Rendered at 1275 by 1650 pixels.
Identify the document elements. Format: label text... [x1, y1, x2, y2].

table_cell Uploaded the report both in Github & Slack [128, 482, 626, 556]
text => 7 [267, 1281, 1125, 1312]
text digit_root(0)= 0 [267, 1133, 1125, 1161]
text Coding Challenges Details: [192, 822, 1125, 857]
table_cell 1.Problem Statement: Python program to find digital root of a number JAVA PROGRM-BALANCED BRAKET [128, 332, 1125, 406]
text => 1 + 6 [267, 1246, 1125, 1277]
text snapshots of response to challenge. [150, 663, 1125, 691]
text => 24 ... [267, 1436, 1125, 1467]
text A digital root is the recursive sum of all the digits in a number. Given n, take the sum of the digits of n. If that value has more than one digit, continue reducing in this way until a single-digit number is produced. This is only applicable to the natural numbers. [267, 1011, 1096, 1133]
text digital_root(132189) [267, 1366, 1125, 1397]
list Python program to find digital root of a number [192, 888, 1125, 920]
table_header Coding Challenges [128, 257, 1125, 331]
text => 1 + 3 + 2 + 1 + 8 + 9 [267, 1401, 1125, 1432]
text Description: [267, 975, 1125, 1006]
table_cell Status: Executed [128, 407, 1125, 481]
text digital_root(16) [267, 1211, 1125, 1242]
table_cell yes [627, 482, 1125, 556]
--
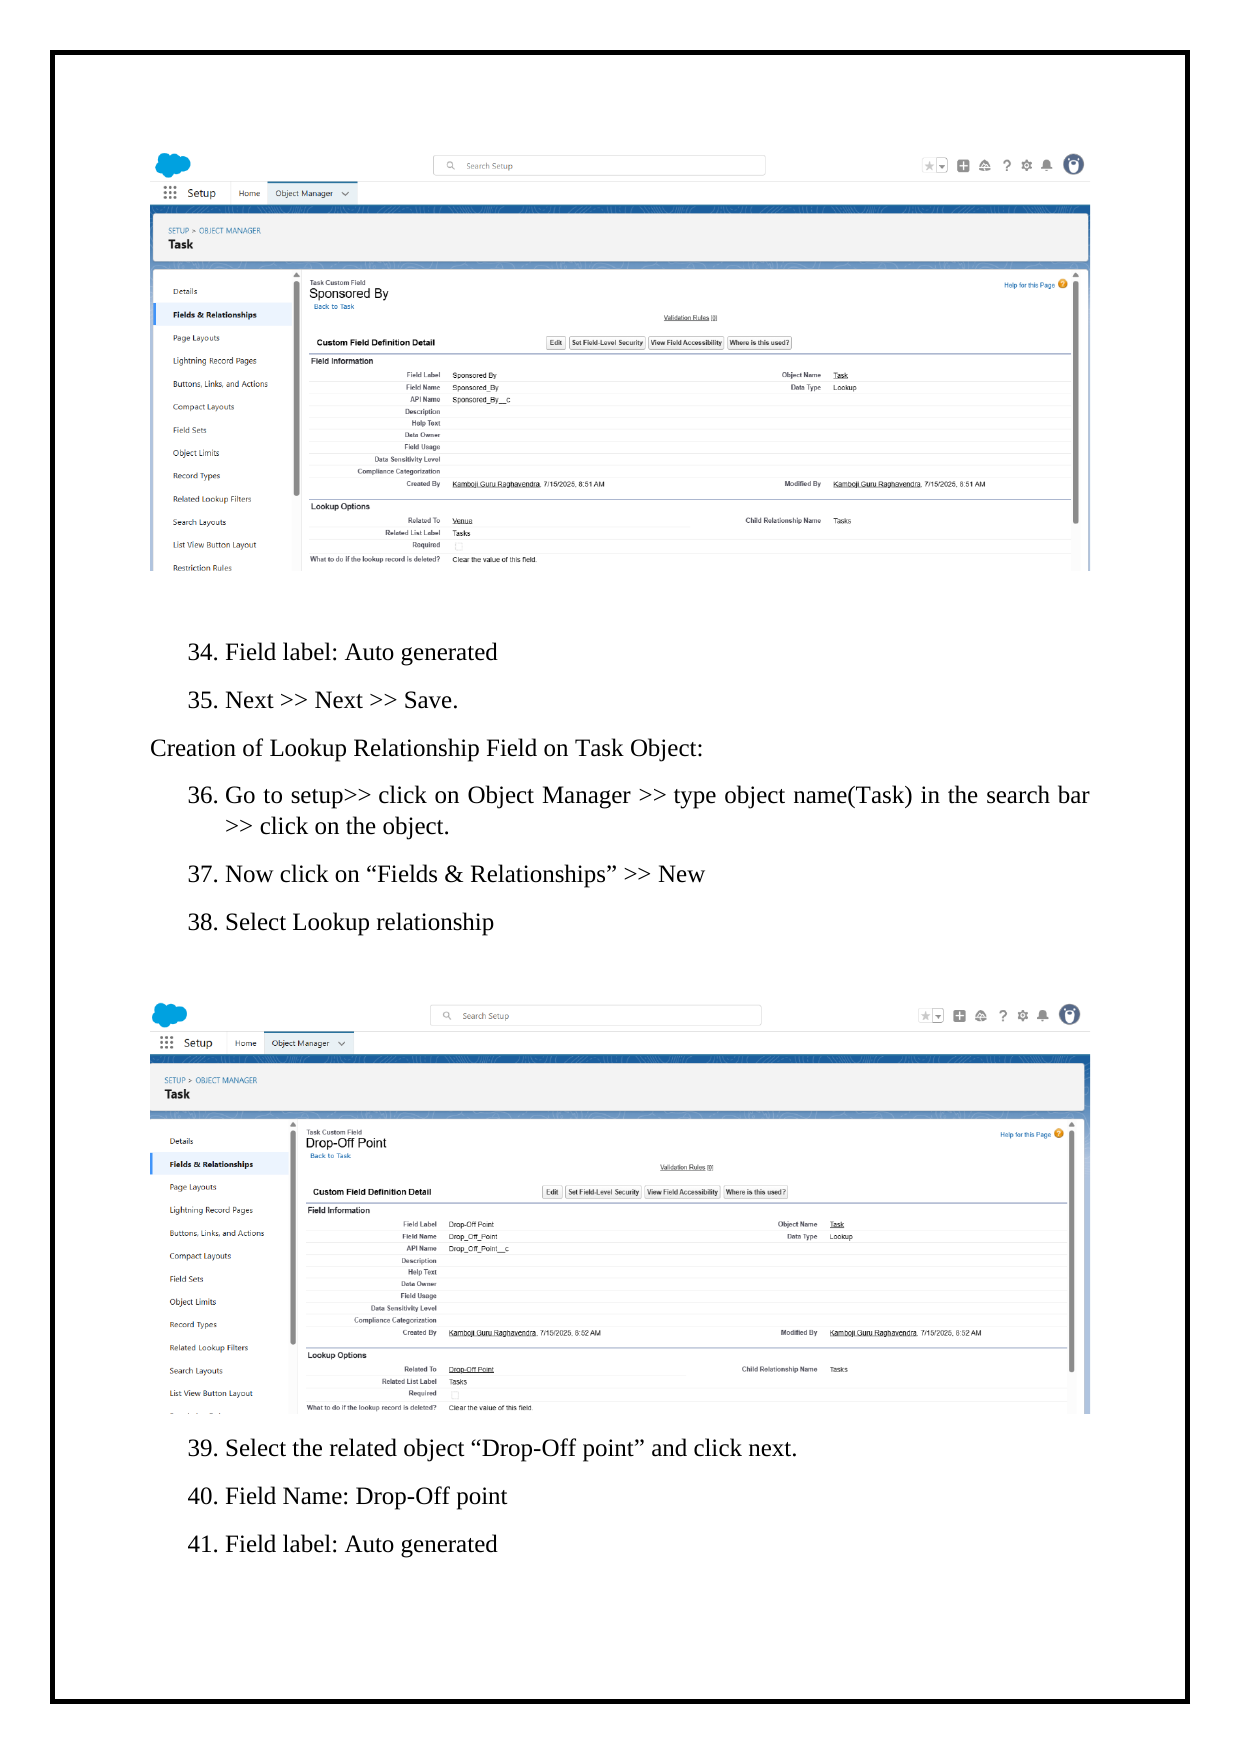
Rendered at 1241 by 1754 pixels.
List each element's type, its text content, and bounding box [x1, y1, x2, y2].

**WHAT THE EXERCISE ASKS:** Starting at the line that contains "Rendered at 1241 by 1754 pixels." and stopping after the line that contains "List each element's", write out every line exactly as it appears above, and no other line.

**EXPECTED OUTPUT:**
Rendered at 1241 by 1754 pixels.
List each element's type, its text content, and bounding box [x1, y1, x2, y2].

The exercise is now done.